## WORK ORDER
Locate each line of the records that contains the word "Aggravated" and copy every such line in full.

(Beginning of DATASET RECORDS)

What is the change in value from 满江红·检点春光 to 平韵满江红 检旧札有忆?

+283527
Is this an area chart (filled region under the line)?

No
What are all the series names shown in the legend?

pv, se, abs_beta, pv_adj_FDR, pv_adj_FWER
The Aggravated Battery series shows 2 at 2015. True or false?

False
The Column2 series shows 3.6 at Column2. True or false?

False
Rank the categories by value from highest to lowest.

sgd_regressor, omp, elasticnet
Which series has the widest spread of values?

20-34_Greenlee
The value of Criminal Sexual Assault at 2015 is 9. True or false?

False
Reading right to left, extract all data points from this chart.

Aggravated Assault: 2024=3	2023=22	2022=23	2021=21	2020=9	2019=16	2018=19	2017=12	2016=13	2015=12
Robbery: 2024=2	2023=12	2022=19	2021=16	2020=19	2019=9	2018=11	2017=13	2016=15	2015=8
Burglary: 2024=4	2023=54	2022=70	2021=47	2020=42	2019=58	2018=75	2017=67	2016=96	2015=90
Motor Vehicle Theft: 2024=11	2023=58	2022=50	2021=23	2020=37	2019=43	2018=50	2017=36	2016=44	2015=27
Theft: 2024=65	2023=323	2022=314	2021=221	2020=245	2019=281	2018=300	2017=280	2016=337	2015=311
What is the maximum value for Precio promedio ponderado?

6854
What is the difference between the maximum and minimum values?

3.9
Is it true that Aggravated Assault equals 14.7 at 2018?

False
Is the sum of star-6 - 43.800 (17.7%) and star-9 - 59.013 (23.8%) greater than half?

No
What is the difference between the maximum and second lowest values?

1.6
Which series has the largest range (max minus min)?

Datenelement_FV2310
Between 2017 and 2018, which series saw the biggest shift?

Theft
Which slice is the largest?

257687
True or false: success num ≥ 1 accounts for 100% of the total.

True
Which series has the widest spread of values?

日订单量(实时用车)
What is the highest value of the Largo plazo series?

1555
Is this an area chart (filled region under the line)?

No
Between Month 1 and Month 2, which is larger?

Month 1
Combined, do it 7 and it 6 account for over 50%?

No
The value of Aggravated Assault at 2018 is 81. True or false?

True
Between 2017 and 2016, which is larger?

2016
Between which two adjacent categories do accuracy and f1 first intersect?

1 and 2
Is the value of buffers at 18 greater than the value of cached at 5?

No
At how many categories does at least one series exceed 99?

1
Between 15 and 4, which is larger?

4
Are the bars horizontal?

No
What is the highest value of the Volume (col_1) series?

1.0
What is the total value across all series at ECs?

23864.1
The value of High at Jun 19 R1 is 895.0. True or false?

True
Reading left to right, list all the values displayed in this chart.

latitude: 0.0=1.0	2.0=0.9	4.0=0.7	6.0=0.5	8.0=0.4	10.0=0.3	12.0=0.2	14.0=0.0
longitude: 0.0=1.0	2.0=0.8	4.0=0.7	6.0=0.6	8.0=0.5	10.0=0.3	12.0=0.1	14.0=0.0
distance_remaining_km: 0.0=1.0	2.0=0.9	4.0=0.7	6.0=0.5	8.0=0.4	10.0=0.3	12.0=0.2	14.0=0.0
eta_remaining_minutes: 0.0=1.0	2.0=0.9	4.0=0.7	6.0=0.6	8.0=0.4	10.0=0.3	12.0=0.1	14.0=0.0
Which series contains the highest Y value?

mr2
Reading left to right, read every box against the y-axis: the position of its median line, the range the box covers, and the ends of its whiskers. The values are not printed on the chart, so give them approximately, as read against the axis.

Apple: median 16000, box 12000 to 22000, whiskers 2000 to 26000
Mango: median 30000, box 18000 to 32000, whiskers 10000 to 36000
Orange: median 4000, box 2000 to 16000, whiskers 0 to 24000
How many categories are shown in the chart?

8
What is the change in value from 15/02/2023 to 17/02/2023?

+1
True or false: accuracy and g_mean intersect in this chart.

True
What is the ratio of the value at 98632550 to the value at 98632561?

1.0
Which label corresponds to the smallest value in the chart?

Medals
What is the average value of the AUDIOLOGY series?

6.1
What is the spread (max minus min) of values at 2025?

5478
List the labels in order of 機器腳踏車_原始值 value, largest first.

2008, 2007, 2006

(End of DATASET RECORDS)

## FINISHED EXERCISE
The Aggravated Battery series shows 2 at 2015. True or false?
Aggravated Assault: 2024=3	2023=22	2022=23	2021=21	2020=9	2019=16	2018=19	2017=12	2016=13	2015=12
Is it true that Aggravated Assault equals 14.7 at 2018?
The value of Aggravated Assault at 2018 is 81. True or false?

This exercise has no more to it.